Milena Agus, cette inconnue sarde, enthousiasme la presse, les libraires et le public français avec Mal de pierres en 2007. Le succès se propage en Italie et lui confère la notoriété dans les 21 pays où elle est aujourd'hui traduite. Milena Agus poursuit sa route d'écrivain avec Battement d'ailes, Mon voisin et tout récemment La Contessa di ricotta.
Voici enfin en français le tout premier roman de la Sarde Milena Agus, l'auteur de «Mal de pierres» En trois ans et trois livres, la Sarde Milena Agus, auteur de «Mal de pierres», a imposé son inimitable vibrato. Son talent de conteuse et l'étrangeté de ses héroïnes ont fait d'elle un auteur best-seller traduit dans vingt et un pays. Et voici que paraît son premier roman, publié en Italie en 2005. Sans doute son meilleur...
L'histoire de ces êtres «empêchés» a quelque chose de poignant. Pourtant, comme toujours chez Milena Agus, un rai de lumière apparaît lorsque tout espoir semble éteint...
Comme l'oiseau fait son nid, Milena Agus construit ses livres avec des brindilles de mots et des esquisses de situations. A l'arrivée, son improbable échafaudage est étonnamment charpenté et d'une grande force narrative. Grâce à une galerie de personnages hors normes et au vent de folie qui l'anime, ce nouveau conte cruel bouleverse et ravit.
Tendre autant qu'étrange, inquiétant parfois, amalgame subtil et déroutant de candeur naïve et d'âpre lucidité, ce premier roman porte la voix d'un auteur que la France a déjà appris à connaître et aimer depuis Mal de pierres. C'était en 2007, quand l'univers de Milena Agus se découvrit à nous. On l'explore ici à ses débuts. Force est de dire qu'ils étaient bien mieux que prometteurs.
Le premier roman de l'auteur sarde Milena Agus est enfin traduit. Poignant...
On frémit d'horreur : Milena Agus n'a pas froid aux yeux et ne ménage pas le lecteur. Pourtant, quelle délicatesse quand elle célèbre «la fragile, tragique, joyeuse et divine intensité de la vie». La morale de l'histoire ? «La vie ce n'est ni beau ni moche, c'est simplement quelque chose qu'une fois nés nous devons faire. Alors faisons-le.» Un livre pour ceux qui courent, désespérément, après quelque chose.
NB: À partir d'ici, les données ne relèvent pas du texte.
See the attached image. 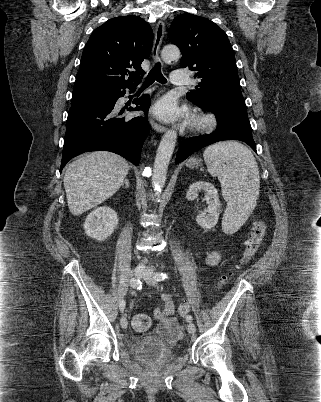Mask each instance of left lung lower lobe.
<instances>
[{
  "label": "left lung lower lobe",
  "mask_w": 321,
  "mask_h": 402,
  "mask_svg": "<svg viewBox=\"0 0 321 402\" xmlns=\"http://www.w3.org/2000/svg\"><path fill=\"white\" fill-rule=\"evenodd\" d=\"M205 109L215 114L217 130L212 134L186 138L177 152L176 163L184 161L201 148L223 140L244 141L256 152L243 96L217 98Z\"/></svg>",
  "instance_id": "left-lung-lower-lobe-1"
}]
</instances>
La Sardaigne au coeur. Pour Milena Agus, cette île est une miraculeuse inspiratrice, et le vent qui y souffle fait tourner les pages de ses livres comme les ailes des moulins : il y a du don Quichotte chez l'auteur de Mal de pierres, qui prend tellement ses rêves pour des réalités qu'elle croit parfois "vivre les yeux fermés". Chevillée corps et âme à sa chère Sardaigne, elle y moissonne une oeuvre pleine de contrastes délicats, entre ombre et lumière, comme ces ruelles de Cagliari qu'elle décrit avec la sensualité d'une aquarelliste.
Et il y a quelque chose de fabuleux dans ces pages des origines : tout l'univers de Milena Agus est là, comme à l'état d'ébauche. L'ambivalence est sans nul doute le socle de l'imaginaire de Milena Agus. Elle écrit une espèce d'entre-deux, un espace-temps où se réfugient des personnages - mais sont-ils vraiment des êtres fictifs, ceux qui entourent, obsèdent l'auteur ? Disparus ou lointains, ils sont toujours là, près d'elle, en elle. Ils ? Les gens de sa famille. Ils ont l'âme fantasque, des présences apeurées, des mots en demi-teinte, des rêveries égoïstes.